THE PROBLEM: Retype the data below exactly, skipping pictures.

SUPPLIED RECORDS:
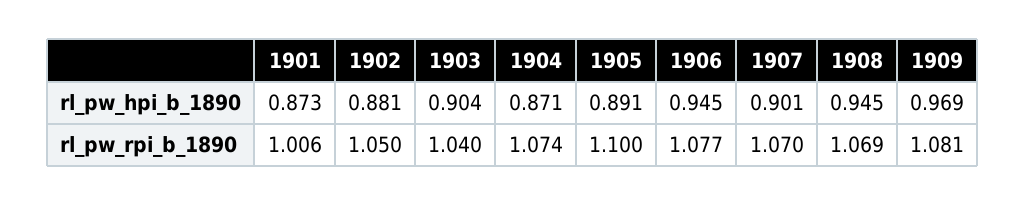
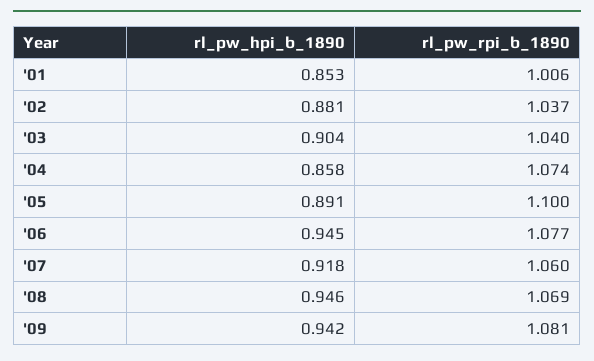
  {
    "1901": {
-     "rl_pw_hpi_b_1890": 0.873,
+     "rl_pw_hpi_b_1890": 0.853,
      "rl_pw_rpi_b_1890": 1.006
    },
    "1902": {
      "rl_pw_hpi_b_1890": 0.881,
-     "rl_pw_rpi_b_1890": 1.05
+     "rl_pw_rpi_b_1890": 1.037
    },
    "1903": {
      "rl_pw_hpi_b_1890": 0.904,
      "rl_pw_rpi_b_1890": 1.04
    },
    "1904": {
-     "rl_pw_hpi_b_1890": 0.871,
+     "rl_pw_hpi_b_1890": 0.858,
      "rl_pw_rpi_b_1890": 1.074
    },
    "1905": {
      "rl_pw_hpi_b_1890": 0.891,
      "rl_pw_rpi_b_1890": 1.1
    },
    "1906": {
      "rl_pw_hpi_b_1890": 0.945,
      "rl_pw_rpi_b_1890": 1.077
    },
    "1907": {
-     "rl_pw_hpi_b_1890": 0.901,
+     "rl_pw_hpi_b_1890": 0.918,
-     "rl_pw_rpi_b_1890": 1.07
+     "rl_pw_rpi_b_1890": 1.06
    },
    "1908": {
-     "rl_pw_hpi_b_1890": 0.945,
+     "rl_pw_hpi_b_1890": 0.946,
      "rl_pw_rpi_b_1890": 1.069
    },
    "1909": {
-     "rl_pw_hpi_b_1890": 0.969,
+     "rl_pw_hpi_b_1890": 0.942,
      "rl_pw_rpi_b_1890": 1.081
    }
  }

ANSWER TO THIS PROBLEM:
  {
    "1901": {
-     "rl_pw_hpi_b_1890": 0.873,
+     "rl_pw_hpi_b_1890": 0.853,
      "rl_pw_rpi_b_1890": 1.006
    },
    "1902": {
      "rl_pw_hpi_b_1890": 0.881,
-     "rl_pw_rpi_b_1890": 1.05
+     "rl_pw_rpi_b_1890": 1.037
    },
    "1903": {
      "rl_pw_hpi_b_1890": 0.904,
      "rl_pw_rpi_b_1890": 1.04
    },
    "1904": {
-     "rl_pw_hpi_b_1890": 0.871,
+     "rl_pw_hpi_b_1890": 0.858,
      "rl_pw_rpi_b_1890": 1.074
    },
    "1905": {
      "rl_pw_hpi_b_1890": 0.891,
      "rl_pw_rpi_b_1890": 1.1
    },
    "1906": {
      "rl_pw_hpi_b_1890": 0.945,
      "rl_pw_rpi_b_1890": 1.077
    },
    "1907": {
-     "rl_pw_hpi_b_1890": 0.901,
+     "rl_pw_hpi_b_1890": 0.918,
-     "rl_pw_rpi_b_1890": 1.07
+     "rl_pw_rpi_b_1890": 1.06
    },
    "1908": {
-     "rl_pw_hpi_b_1890": 0.945,
+     "rl_pw_hpi_b_1890": 0.946,
      "rl_pw_rpi_b_1890": 1.069
    },
    "1909": {
-     "rl_pw_hpi_b_1890": 0.969,
+     "rl_pw_hpi_b_1890": 0.942,
      "rl_pw_rpi_b_1890": 1.081
    }
  }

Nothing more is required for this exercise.